Hay días malos que se disipan después de una taza de café y hay otros días, los que nadie quiere recordar, que se mantienen intensos desde el primer minuto en el que comienzan. Los días de Panchito eran siempre intensos. Apenas abría los ojos el olor de la pobreza entraba en su nariz. No era tan mal olor: huevos fritos con aceite barato de cártamo y café de olla. Las noticias con voz estridente en la radio y su mamá con su típico rostro de resignación eterna le agregaban un toque de originalidad a esa vida gris sin perspectivas. No importaba qué tan duras vinieran las penas, su madre miraba la situación con ojos acostumbrados y le daba gracias a Dios, ¿gracias de qué?, que le den gracias los tontos, pensaba Panchito, mientras desayunaba sentado en una mesa de metal de la Pepsi. Hacía calor. No le gustan los días calientes. En días con mucha calor los clientes no son tan pacientes y se ponen agresivos, y en su negocio el único que se debe poner agresivo es él; los clientes deben cagarse de miedo. Los primeros segundos cuentan: eso distingue a un profesional de un principiante. Ya desde que te acercas al cliente y le hablas, todo debe tener su ritmo y su tiempo. Debes reconocer si el cliente necesita un trato duro o solo basta con acercarse y mostrarle la calibre 38 medio escondida debajo de la camiseta. Hay que tener ojo de experto, porque si le hablas duro a alguien que se asusta fácil tienes reacciones inesperadas, como que el cliente salga corriendo, que grite, que llore, que tiemble, en fin, de todo, menos lo que tú quieres: que te aflojen rapidito y sin problemas la plata y el celular. Si te pones suave con algún hijo de Rambo y te planta la cara te ves en la necesidad de meterle una bala para que se eduque. Por eso hay que conocer al cliente y darle la atención adecuada. La vida en el asfalto gris y lineal de las calles no es fácil, pensó Panchito en un ataque de inspiración. Tomó su último sorbo de café, se puso la camiseta de trabajo, se metió la calibre 38 en la cintura del pantalón y se acercó a su madre.

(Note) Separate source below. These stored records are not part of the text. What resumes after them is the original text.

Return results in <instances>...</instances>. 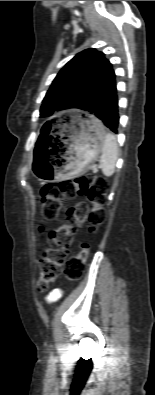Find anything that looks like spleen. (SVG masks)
<instances>
[{"label":"spleen","instance_id":"obj_1","mask_svg":"<svg viewBox=\"0 0 155 395\" xmlns=\"http://www.w3.org/2000/svg\"><path fill=\"white\" fill-rule=\"evenodd\" d=\"M102 172L105 176H111L115 171V165L118 158V145L113 134H105L102 145Z\"/></svg>","mask_w":155,"mask_h":395}]
</instances>
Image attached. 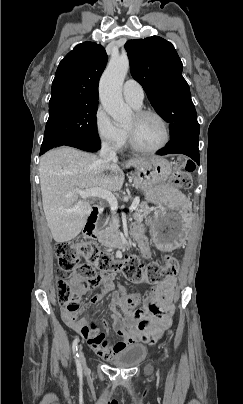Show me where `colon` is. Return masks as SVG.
<instances>
[{
  "label": "colon",
  "instance_id": "obj_1",
  "mask_svg": "<svg viewBox=\"0 0 243 404\" xmlns=\"http://www.w3.org/2000/svg\"><path fill=\"white\" fill-rule=\"evenodd\" d=\"M193 171L191 161L179 159L172 175L174 185L181 189L190 188ZM55 252L62 273L57 285L58 302L74 316L79 311L80 300L96 284L100 274L117 271L133 283L158 284L178 272V262L174 257L168 256L164 265L154 261L143 263L136 256L116 260L92 241L59 242L55 245ZM138 303V295L130 293L123 297L122 308L136 311Z\"/></svg>",
  "mask_w": 243,
  "mask_h": 404
}]
</instances>
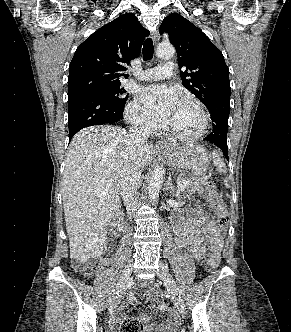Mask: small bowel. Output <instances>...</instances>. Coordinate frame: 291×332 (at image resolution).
Returning <instances> with one entry per match:
<instances>
[{"instance_id": "1", "label": "small bowel", "mask_w": 291, "mask_h": 332, "mask_svg": "<svg viewBox=\"0 0 291 332\" xmlns=\"http://www.w3.org/2000/svg\"><path fill=\"white\" fill-rule=\"evenodd\" d=\"M223 230L208 215H203L195 220H181L176 225V240L187 255L195 260H203L207 251L218 254L222 247ZM208 240L209 248L204 247V242ZM134 292L129 293V300L134 299ZM146 298L157 304L160 311H166L167 305L161 300L159 291L150 286L146 293ZM139 321L144 324L149 323L147 314L142 313L138 317ZM172 323L166 321L161 325L152 326L149 332H171Z\"/></svg>"}]
</instances>
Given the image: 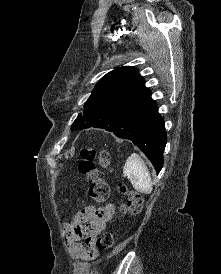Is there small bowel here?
Wrapping results in <instances>:
<instances>
[{"label":"small bowel","instance_id":"small-bowel-1","mask_svg":"<svg viewBox=\"0 0 221 274\" xmlns=\"http://www.w3.org/2000/svg\"><path fill=\"white\" fill-rule=\"evenodd\" d=\"M114 210L112 204H106L100 208L88 206L80 210L69 223L65 224L67 246L74 258L90 261L98 256L97 236L105 229Z\"/></svg>","mask_w":221,"mask_h":274}]
</instances>
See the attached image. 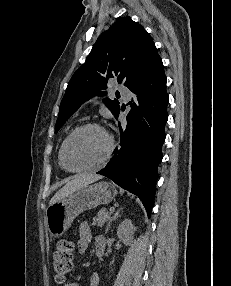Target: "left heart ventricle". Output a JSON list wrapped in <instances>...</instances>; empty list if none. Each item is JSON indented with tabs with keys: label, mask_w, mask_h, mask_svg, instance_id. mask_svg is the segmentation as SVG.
I'll list each match as a JSON object with an SVG mask.
<instances>
[{
	"label": "left heart ventricle",
	"mask_w": 231,
	"mask_h": 286,
	"mask_svg": "<svg viewBox=\"0 0 231 286\" xmlns=\"http://www.w3.org/2000/svg\"><path fill=\"white\" fill-rule=\"evenodd\" d=\"M108 139L99 130L88 128L78 132L68 143L66 165L77 169L99 161L107 152Z\"/></svg>",
	"instance_id": "left-heart-ventricle-1"
}]
</instances>
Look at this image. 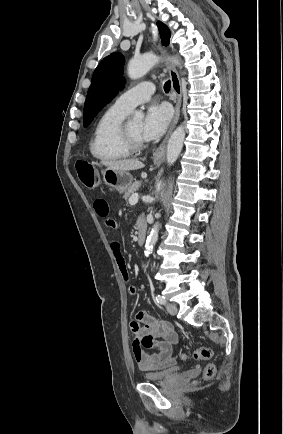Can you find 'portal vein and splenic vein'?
<instances>
[{"label": "portal vein and splenic vein", "instance_id": "obj_1", "mask_svg": "<svg viewBox=\"0 0 283 434\" xmlns=\"http://www.w3.org/2000/svg\"><path fill=\"white\" fill-rule=\"evenodd\" d=\"M138 199H139V195H138V194H133V195L130 197V199H129V203H130V205H135V204H137Z\"/></svg>", "mask_w": 283, "mask_h": 434}]
</instances>
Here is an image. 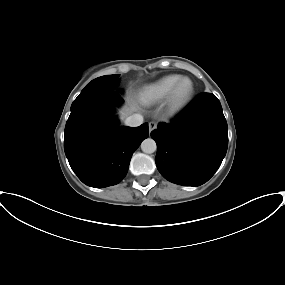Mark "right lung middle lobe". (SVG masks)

—Ya me voy, mami, deme la bendición.
—En el nombre del Padre, del Hijo y del Espíritu Santo...
—Amén— respondió Panchito, dándole un beso en la mano derecha a su madre.
Salió de la rústica construcción de láminas de asbesto a la que llamaba hogar. Sabía que su viejita lo observaba con esos ojos de resignación eterna y le pedía perdón a Dios, por eso no volteó a verla antes de irse.